# Cheap, easy pond



## Aqua360 (26 Jul 2016)

Hi all,

my neighbour has offered me their Fluval Roma 125 aquarium, complete with 5 large goldfish. In breaking down their tank, i've boarded the goldfish in my Trigon 350 for now; but even in that tank they are far too large for it. 

I think in their best interests, a pond is required; and while thinking of relatives with ponds, i'm starting to think about whether it's feasible for me to run even a smaller one.

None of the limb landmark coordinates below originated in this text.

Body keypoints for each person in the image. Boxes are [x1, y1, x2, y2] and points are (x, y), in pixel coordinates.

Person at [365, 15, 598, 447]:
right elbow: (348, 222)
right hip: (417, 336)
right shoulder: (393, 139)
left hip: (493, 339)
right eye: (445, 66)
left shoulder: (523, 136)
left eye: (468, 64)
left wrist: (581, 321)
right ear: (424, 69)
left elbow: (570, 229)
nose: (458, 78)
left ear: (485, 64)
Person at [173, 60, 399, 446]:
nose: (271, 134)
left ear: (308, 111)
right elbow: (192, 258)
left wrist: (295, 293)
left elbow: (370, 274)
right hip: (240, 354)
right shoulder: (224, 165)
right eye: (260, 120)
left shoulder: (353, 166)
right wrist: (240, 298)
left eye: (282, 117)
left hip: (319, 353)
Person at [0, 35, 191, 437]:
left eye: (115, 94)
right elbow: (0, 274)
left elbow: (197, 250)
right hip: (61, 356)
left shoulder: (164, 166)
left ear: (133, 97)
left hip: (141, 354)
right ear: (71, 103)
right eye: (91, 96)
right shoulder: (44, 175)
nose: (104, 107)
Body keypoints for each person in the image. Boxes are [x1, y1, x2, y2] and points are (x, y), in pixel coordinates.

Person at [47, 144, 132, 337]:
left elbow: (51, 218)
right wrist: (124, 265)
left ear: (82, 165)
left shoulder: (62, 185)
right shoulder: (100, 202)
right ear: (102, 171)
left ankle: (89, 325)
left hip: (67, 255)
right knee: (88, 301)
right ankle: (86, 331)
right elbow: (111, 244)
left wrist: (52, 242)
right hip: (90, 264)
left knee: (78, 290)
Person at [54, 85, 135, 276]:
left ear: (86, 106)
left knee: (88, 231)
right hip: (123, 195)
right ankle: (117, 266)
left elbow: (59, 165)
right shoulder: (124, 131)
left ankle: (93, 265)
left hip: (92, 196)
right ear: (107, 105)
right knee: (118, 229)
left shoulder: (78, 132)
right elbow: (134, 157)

My main concerns would be whether i'd need a source of electricity for it for pumps etc, or if it's possible to run one without in some form? I'll be doing my research now, but thought i'd ask here too 

cheers


----------



## mort (26 Jul 2016)

How large is large? We used to have ponds when I was a kid with goldfish many decades old and nearly a foot without a proper filter. The ponds were always heavily planted. We did have to keep removing the excess babies every year. The pond was actually too small when I think of it now, one of those fibre glass jobs, but everything seemed happy. I do think that goldfish were a lot hardier then.
now we have a filter and some proper fat fish. Its fairly cheap to run and you don't need high end stuff so could probably get it all sorted for a couple of hundred pounds or less if you find something on gum tree.

So I'd say you can, given luck and the right pond, do it without all the gear but having it certainly helps make it easier.


----------



## martin-green (27 Jul 2016)

If you want to look after the fish do it properly and have an electricity supply installed, then add a pump bio filter and UV.


----------